Dall'insieme dei saggi emerge la figura di un tipografo colto, raffinato, che non lasciava nulla al caso nella progettazione delle proprie edizioni. Daniele Barbaro lo salutava come "l'ingenioso Francesco Marcolini", per la sua spiccata mentalità tecnico-scientifica, nota e apprezzata dai contemporanei, che nel 1545 gli consentì addirittura di vincere la gara per la costruzione di un ponte a Murano. Se il progetto del gruppo di ricerca porterà a termine tutti i propositi, il fiorire degli studi marcoliniani potrà avvalersi di un ulteriore utile strumento. È prevista infatti la realizzazione di un sito web dedicato all'ingenioso editore, attraverso cui dare accesso a una banca dati contenente la digitalizzazione di tutte le edizioni marcoliniane oggi note.
Note
(1) Un giardino per le arti: "Francesco Marcolino da Forlì". La vita, l'opera, il catalogo, a cura di P. Procaccioli, P. Temeroli e V. Tesei, Bologna, Editrice Compositori, 2009.
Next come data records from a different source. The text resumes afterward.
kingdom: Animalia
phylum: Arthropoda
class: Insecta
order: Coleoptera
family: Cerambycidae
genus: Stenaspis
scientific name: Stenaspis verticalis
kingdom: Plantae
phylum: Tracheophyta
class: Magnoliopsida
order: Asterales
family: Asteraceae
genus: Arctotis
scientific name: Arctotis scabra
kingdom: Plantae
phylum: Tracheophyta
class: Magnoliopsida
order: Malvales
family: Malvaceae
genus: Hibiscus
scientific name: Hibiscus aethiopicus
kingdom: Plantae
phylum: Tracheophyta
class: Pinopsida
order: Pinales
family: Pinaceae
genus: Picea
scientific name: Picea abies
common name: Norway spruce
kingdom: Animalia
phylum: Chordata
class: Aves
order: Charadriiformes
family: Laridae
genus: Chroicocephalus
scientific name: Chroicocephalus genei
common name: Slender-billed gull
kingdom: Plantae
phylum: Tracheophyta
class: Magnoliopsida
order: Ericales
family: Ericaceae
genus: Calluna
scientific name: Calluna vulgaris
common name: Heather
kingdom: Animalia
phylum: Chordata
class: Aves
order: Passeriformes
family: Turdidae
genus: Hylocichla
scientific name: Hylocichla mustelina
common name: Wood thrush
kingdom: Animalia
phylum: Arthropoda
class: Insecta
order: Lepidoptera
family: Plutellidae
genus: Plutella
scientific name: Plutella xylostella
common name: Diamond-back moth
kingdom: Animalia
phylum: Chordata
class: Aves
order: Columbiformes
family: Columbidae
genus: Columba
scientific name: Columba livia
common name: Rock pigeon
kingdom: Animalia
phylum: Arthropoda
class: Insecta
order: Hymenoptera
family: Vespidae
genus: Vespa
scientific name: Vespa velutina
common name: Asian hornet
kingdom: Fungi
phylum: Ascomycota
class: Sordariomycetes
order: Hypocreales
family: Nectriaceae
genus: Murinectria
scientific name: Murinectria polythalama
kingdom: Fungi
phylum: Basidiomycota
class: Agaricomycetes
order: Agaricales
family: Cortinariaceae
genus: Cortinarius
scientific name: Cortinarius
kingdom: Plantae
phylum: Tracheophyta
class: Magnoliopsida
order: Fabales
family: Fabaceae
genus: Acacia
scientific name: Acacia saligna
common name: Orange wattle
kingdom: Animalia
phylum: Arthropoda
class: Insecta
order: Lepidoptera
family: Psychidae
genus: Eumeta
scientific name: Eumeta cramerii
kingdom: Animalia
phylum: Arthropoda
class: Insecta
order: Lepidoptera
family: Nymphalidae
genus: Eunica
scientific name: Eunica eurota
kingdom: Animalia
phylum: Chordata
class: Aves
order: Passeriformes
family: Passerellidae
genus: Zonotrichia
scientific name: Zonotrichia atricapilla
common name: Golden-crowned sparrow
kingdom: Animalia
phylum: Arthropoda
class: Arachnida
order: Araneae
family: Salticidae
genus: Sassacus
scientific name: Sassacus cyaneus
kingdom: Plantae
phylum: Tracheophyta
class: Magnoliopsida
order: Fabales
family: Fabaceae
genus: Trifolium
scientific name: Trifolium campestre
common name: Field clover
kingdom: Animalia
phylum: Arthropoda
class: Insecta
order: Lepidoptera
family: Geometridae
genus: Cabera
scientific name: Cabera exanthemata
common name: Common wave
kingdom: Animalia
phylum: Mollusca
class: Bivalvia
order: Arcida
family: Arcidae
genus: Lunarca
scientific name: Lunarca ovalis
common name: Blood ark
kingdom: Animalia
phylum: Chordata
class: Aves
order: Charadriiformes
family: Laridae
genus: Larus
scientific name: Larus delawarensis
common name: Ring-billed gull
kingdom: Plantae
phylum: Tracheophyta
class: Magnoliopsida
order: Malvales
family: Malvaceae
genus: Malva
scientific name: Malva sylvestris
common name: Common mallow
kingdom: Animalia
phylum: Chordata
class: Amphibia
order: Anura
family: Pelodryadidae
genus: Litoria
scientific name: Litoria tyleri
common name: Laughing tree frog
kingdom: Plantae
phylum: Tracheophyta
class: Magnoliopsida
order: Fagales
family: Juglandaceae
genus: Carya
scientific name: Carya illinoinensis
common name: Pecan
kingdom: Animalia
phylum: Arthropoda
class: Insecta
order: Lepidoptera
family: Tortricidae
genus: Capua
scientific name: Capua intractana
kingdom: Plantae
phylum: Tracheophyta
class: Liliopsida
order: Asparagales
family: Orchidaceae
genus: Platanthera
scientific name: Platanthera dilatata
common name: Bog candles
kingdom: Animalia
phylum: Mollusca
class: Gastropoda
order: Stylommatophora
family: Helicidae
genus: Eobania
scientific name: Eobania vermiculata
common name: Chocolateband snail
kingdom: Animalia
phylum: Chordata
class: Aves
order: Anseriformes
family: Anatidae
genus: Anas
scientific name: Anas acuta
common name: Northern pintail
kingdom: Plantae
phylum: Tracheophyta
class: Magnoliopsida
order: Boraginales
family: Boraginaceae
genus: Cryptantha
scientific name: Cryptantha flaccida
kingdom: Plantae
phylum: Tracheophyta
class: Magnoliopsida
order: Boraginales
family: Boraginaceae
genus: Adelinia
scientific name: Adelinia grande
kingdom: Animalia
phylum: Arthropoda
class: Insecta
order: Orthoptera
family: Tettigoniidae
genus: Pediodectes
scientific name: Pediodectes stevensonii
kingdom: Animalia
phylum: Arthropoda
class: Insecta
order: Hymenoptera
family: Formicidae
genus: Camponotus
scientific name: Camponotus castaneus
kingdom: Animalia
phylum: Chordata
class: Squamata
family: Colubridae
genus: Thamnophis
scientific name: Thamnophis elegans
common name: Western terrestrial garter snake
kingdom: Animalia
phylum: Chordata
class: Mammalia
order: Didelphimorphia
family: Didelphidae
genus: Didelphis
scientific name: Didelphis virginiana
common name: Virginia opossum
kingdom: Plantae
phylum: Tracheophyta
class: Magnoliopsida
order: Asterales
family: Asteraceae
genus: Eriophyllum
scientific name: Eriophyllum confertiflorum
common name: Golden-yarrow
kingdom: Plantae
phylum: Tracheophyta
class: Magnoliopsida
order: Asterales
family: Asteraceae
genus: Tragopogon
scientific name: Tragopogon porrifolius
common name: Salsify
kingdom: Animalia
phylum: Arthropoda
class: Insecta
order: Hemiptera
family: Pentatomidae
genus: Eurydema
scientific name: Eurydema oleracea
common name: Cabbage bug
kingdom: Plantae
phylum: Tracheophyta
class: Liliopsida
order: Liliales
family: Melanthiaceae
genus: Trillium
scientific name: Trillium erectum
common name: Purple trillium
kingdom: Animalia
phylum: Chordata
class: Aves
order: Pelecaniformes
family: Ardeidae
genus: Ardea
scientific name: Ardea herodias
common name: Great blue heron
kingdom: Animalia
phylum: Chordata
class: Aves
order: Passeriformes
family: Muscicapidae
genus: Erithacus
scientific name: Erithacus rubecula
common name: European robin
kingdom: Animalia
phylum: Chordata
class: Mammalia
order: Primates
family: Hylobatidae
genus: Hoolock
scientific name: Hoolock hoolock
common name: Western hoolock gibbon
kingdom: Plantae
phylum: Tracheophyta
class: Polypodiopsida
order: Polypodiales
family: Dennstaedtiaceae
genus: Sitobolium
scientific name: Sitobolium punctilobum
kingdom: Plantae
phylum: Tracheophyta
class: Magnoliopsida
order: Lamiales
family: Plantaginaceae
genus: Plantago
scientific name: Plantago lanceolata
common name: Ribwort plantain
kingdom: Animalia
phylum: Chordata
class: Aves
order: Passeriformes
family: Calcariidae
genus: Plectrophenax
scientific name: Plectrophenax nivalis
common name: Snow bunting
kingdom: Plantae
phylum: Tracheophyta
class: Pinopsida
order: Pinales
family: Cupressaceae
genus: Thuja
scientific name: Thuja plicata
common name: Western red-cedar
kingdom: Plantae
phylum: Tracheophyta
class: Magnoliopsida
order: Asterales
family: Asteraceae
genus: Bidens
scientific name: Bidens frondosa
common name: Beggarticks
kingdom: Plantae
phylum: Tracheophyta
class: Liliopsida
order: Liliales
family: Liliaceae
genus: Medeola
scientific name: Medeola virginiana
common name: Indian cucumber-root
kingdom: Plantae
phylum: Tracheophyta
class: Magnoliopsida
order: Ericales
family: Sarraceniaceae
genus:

(2) P. Procaccioli, Frammenti di sinopia. Indizi, chiose, illazioni intorno a Francesco Marcolini, in Un giardino per le arti: "Francesco Marcolino da Forlì", cit., p. 13.
(3) P. Lucchi, Nuove tessere veneziane per la vita perduta di Francesco Marcolini, ibidem, p. 74.
(4) A. Imolesi Pozzi, L'attribuzione del frontespizio de Le Sorti: una questione aperta o un falso problema?, ibidem, p. 269 (la citazione di Pallucchini è tratta da: Tiziano e la xilografia veneziana del Cinquecento, a cura di M. Muraro e D. Rosand, Vicenza, Neri Pozza, 1976, p. XV).